В огромной школе потерялся ученик,
никто и не приметил, как исчез он
и как три дня поверх опять возник —
указа не было являться в день воскресный,
так тайное вернулось неизвестным,
как в шестипалый прятанный дневник
замолвлено: приди, двойник
небесный.
ㅤ
8.
Спрашивали будто родные
или почти соседи:
«видимо ли это кому-нибудь
или совсем обидели?»
Сверяли показания счетчика,
дознавались, болит ли щека,
просили унять щенка
(для переводчика:
что-то вроде дождем размытого почерка
записки в щели ларька).
ㅤ
9.
Так не хватает тонкости людской,
что заменяешь скупостью звериной,
укутывая плечи пелериной,
окрашиваешь волосы в морской
и прячешь за взъерошенной тоской
улыбку, словно ножик перочинный.
ㅤ
10.
Люблю срифмованные вещи
и серафимову хвалу:
позолочённых рук листву,
посеребрённый купол речи,
забронзовевших дней канву,
стекло, что делает чуть резче
звенящей ночи тетиву
и шов, пришедшийся ко шву.
ㅤ
11.
Меня не стало в этом самом дне
и дня не стало, всё вернулось к прежним
вещам, которым в детской глубине
запомниться успелось. Голос нежный
баюкает широкую кровать,
в которой я лежал, теперь как будто
я не лежу, и, наклонившись, мать
меня не различает.

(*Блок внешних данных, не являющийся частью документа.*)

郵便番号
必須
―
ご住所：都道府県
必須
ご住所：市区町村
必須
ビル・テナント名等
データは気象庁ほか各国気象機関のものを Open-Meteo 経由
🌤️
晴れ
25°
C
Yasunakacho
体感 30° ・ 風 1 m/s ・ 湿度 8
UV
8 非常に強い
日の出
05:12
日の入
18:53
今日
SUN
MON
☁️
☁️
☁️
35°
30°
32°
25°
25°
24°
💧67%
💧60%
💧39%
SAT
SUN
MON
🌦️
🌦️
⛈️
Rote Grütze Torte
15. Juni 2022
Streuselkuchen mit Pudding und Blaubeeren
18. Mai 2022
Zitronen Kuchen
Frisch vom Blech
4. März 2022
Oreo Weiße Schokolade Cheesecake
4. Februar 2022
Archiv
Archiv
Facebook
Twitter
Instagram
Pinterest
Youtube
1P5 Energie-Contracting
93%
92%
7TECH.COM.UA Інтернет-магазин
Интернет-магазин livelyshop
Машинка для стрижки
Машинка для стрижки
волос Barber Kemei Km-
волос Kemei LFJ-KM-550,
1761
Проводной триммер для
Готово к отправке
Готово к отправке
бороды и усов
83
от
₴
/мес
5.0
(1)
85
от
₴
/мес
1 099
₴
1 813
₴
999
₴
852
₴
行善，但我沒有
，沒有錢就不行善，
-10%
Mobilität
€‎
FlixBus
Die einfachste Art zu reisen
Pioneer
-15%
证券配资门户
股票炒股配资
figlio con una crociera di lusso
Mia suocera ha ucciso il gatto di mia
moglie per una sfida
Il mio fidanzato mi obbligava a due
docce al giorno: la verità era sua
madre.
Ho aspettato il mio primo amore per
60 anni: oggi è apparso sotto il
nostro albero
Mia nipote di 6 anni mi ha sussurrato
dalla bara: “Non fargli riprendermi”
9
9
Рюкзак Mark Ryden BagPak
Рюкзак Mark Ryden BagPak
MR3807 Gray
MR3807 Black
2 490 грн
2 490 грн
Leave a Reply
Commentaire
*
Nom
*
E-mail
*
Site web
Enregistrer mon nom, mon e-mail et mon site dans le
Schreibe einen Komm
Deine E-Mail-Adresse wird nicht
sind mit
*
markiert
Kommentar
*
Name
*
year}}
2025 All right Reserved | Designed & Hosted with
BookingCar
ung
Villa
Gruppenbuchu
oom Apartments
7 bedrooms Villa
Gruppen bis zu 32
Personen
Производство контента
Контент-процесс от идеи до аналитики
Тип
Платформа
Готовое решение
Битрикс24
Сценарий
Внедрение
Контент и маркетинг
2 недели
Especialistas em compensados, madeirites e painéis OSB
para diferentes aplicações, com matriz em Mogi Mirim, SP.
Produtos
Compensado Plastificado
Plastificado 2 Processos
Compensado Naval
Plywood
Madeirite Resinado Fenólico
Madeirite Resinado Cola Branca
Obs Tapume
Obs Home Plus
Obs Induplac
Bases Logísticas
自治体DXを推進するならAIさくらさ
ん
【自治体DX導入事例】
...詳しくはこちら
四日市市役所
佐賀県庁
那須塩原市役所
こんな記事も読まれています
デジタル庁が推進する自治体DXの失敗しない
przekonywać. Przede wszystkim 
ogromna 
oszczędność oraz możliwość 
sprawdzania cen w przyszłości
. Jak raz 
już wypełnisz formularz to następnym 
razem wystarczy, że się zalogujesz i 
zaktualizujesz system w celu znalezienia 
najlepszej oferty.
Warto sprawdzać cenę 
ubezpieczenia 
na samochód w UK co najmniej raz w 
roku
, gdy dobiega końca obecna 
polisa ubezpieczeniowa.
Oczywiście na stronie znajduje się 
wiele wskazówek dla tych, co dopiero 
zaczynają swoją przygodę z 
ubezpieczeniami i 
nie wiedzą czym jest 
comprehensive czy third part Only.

Поминутно
я исчезаю в памяти своей,
как бы разглаженные складки на одежде,
и ветер веет словно соловей
о чёрно нарядившейся Надежде.
Мне в языке спокойно и легко,
как мальчику уснувшему в сугробе,
что видел золотую антилопу
и сохранил на память черепок.
ㅤ
12.
Всё погрузилось в мысленный раствор.
Разгладив складки скатерти бумажной,
воображаешь дымный разговор
и прочее — неважное о важном —
ни для кого, конечно, ни в укор,
а так — чтобы глазам иссиня-влажным
чуть дальше направлять промытый взор.
ㅤ
13.
Далекое приблизилось к тебе,
а близкое как будто заменило
шаг по воде, два шага по воде,
корону из египетского ила
и семена в размокшей борозде,
как говорят секретчики — «могилу»,
а прочие — загадочно молчат.
Я спрашивал у маленьких волчат,
и те мне отвечали через силу:
«…»
(волчата отвечают через силу,
на прутья натыкаются, ворчат
и засыпают [как-нибудь] в обнимку,
пока над ними голоса журчат
и заслоняют [мнимые] светила).
Всё приближается — и нету ничего —
такое многое невидимо исчезло,
как если к перепелу мама перелезла и запахнула [дымное] пальто.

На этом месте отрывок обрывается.